Tour du Vin – Loire & Bordeaux 2018
The tour started with a rendezvous of our eight tourists, in the Loire valley at one of our favourite producers, Domaine Huet in Vouvray. We were treated to an extensive tour of the ancient winery that is carved into and under the limestone hillside and ultimately supports one of Huet’s main three vineyards. The wines vary in style and age tremendously and they famously make dry, medium and sweet (moelleux) wines from each of their three vineyards in the appellation – Clos De Bourg, Le Haut Lieu and Le Mont – to be honest they are all knock out chenin blancs!
After a very enjoyable evening in nearby Chateau at Domaine de la Tortiniere and an evening exclusively focussed on the red and white wines of the Loire valley, we retired to prepare for the long drive to Bordeaux after breakfast. Those driving without a troublesome Aston Martin arrived in Saint Emilion in time for lunch – the others managed to arrive for tasting one at Chateau Angelus for 14.30!
The Angelus tasting was hosted by one of the senior owning family members, Jean-Bernard Grenie, (pictured below with Charles Waud) who treated us to an extraordinary tour which started with the playing of the famous 21 Angelus bells to ‘God Save our Queen’ and ended with a private and intimate tasting of the 2011 vintage on a private sun terrace – an altogether magical and memorable experience for all and a blow away wine (that retails for around £ 300 per bottle) exhibiting soft and complex notes and very evident resolved Cabernet Franc in the cepage.

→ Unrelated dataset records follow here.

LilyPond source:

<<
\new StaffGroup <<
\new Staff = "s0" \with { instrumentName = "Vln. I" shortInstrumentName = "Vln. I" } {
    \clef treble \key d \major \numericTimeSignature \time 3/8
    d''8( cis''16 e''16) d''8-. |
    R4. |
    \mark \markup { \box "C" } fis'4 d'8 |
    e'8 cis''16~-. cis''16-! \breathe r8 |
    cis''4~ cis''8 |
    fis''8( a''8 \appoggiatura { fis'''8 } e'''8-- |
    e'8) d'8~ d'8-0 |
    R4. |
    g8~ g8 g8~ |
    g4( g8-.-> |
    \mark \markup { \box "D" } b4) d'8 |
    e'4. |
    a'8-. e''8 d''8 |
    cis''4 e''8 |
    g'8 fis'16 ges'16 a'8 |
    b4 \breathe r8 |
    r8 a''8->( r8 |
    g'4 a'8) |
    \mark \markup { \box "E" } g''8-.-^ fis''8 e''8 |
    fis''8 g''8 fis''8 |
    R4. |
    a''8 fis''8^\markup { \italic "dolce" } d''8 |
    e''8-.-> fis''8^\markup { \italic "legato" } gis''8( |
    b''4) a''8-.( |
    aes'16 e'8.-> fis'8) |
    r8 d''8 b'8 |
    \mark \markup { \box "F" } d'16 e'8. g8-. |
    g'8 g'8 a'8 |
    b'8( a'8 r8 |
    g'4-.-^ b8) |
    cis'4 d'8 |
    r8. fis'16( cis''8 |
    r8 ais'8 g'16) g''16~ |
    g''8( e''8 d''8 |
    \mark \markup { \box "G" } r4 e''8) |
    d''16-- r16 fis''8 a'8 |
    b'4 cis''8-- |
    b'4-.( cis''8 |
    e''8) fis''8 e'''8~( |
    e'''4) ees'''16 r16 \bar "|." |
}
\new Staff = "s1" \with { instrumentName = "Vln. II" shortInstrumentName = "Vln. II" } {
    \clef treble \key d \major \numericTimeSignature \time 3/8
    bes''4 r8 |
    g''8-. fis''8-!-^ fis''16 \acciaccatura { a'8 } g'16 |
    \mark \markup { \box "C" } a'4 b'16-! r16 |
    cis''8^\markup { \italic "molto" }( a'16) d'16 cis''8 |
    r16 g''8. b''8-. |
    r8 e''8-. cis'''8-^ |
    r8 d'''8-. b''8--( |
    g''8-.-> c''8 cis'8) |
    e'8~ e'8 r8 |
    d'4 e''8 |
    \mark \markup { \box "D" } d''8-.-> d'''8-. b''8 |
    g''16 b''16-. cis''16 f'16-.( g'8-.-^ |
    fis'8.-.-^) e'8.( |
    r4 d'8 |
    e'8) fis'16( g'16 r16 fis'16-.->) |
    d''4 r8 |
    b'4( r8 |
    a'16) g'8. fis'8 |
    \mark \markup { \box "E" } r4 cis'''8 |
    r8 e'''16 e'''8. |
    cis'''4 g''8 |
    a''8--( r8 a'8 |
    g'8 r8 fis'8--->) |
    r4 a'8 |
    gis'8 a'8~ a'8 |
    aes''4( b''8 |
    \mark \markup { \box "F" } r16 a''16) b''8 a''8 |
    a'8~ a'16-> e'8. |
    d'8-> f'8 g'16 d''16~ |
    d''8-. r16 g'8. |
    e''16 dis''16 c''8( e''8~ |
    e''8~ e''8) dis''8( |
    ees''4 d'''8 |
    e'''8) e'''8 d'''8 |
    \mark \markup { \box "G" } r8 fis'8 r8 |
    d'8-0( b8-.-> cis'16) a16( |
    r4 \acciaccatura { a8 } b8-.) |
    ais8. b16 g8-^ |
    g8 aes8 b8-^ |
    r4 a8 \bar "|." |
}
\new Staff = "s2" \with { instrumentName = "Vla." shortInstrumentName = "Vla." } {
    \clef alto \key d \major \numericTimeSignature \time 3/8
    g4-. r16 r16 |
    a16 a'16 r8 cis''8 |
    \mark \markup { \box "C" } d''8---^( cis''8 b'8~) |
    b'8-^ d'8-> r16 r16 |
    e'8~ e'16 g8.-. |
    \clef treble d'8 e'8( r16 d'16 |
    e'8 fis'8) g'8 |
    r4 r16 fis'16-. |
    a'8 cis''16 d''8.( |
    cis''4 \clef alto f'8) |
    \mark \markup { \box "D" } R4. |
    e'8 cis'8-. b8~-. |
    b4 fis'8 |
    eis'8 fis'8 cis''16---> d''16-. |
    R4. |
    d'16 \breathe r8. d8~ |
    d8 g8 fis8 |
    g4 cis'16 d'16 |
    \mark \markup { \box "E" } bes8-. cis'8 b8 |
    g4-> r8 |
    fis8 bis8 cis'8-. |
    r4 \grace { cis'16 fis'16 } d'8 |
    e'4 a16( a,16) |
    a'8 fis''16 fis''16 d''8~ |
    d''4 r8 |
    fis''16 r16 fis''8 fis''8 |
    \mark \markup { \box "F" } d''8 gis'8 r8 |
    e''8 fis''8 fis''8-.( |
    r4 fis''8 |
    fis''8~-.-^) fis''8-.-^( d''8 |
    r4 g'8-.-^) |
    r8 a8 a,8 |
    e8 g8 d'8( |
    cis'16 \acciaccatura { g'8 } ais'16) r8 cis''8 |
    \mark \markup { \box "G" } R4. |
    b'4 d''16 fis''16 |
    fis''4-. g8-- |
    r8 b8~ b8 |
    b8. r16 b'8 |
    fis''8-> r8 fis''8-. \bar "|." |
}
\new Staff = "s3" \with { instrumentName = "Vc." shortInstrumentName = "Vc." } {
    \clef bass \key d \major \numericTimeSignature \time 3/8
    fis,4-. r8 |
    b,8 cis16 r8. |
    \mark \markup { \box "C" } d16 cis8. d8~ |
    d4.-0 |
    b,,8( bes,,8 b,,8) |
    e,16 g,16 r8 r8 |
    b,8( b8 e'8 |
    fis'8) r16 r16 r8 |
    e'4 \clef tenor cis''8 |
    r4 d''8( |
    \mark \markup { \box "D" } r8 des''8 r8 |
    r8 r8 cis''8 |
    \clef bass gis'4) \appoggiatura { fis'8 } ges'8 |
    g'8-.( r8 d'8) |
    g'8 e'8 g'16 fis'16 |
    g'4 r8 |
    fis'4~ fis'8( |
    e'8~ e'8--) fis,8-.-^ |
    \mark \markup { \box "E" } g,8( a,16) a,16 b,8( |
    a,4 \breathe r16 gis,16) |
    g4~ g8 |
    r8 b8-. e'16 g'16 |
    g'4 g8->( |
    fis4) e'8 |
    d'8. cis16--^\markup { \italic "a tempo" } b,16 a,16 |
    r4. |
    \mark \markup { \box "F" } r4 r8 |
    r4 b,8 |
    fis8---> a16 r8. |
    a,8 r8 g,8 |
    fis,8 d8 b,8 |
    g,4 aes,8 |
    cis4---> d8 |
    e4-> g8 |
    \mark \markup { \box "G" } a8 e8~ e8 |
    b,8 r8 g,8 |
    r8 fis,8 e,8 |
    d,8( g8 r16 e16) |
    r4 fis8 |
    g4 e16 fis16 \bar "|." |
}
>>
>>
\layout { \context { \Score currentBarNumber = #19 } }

Our second tasting of the day was at the neighbouring property of Chateau Canon, one of our topical investment wine suppliers. This Chateau has 24 hectares under vine for its top wine (70% Merlot, 30% Cabernet Franc) and is again a Premier Grand Cru Classe producer. We also sampled the second wine, Croix Canon which has 10 hectares of vines in adjoining vineyards of similar high quality. We were well looked after by Jean-Basile Roland who also represents the fine wines of Rauzan-Segla which like Canon is in the Chanel stable.
The first of our two nights staying in central Bordeaux at the Hotel Burdigala was followed by a special and exquisite meal in one of the city’s finest and oldest restaurants, Le Chapon Fin. Here we were treated to a tour of the wine cellars and a champagne tasting along with our Négociant guests and celebrated Josie Drabwell’s birthday – yes, we did know after all!
Day three on Friday was all about the highly prized left bank and started with one of our favourites – Chateau Pontet Canet, where David Ornon (pictured in the vineyard below) looked after us very well and showed us around the fabled 80 hectare single wine fully biodynamic estate. The investment in buildings, technology and equipment is at a staggering level, as is articulated by the 65 huge smooth cement fermentation tanks and yet more cement ageing tanks to intersperse with oak fermentation and ageing barrels to give this wine its unique character. We were honoured to be joined at the tasting by the vineyard owner Alfred Tesseron who was clearly keen to show us more than the recent 2017 and interesting 2011 wines – something we were keen to do, however lunch at the Café Lavinal in Bages (in the shadow of the new Lynch-Bages winery) sadly beckoned.
The first afternoon tasting was at none other than Chateau Mouton Rothschild, who’s extraordinary barrel ageing hall adjoining the winery to the chateau boasted 1000 x 300 litre oak barrels of the 2017 vintage. Some crude mathematics puts this haul at around 225,000 bottles of wine that release En Primeur at around £ 350 per bottle – hence nudging onto a haul of £ 80million of wine from just one vintage!
The private tour of the museum and seeing the original works of art by Picasso (1974), Cesar (1967), Andy Warhol (1975), Prince Charles (2004), Anish Kapoor (2009) and others was a real treat – sadly no cameras allowed.
After all that culture the final treat was to sample the 2017 En Primeur wine which displays great finesse and elegance and very little aggressive tannin from is predominantly cabernet sauvignon fantastic blend – let’s hope we get a good allocation for our investors this year.
Our final tasting was at Chateau Montrose, one of the stars of Pauillac neighbour on the left bank – Sainte-Estèphe. Another substantial and highly impressive chateau with its 60 hectares of vines surrounding the vineyard on all sides and with views to the nearby banks of the river Gironde as it winds its gargantuan way south and eastwards towards the city of Bordeaux, around an hours dive away. We tasted the big long ageing organic wines of Montrose, its second wine La Dame de Montrose and nearby sister wine, Tronquoy-Lalande. All were sampled in both 2011 and 2017 vintages to challenge our weary yet somehow still eager palates.
This was a spectacular tour with a really great party and one that we plan to repeat with some variation in the multiple chateau selection one is spoilt with, when travelling around this immense wine growing region. The tours in future years will probably be reserved for those who are electing to invest in Bordeaux wines – fortunately all eight of us on this tour are already investing – and our continued investment secures our privileged access to many otherwise off-limits Chateaux.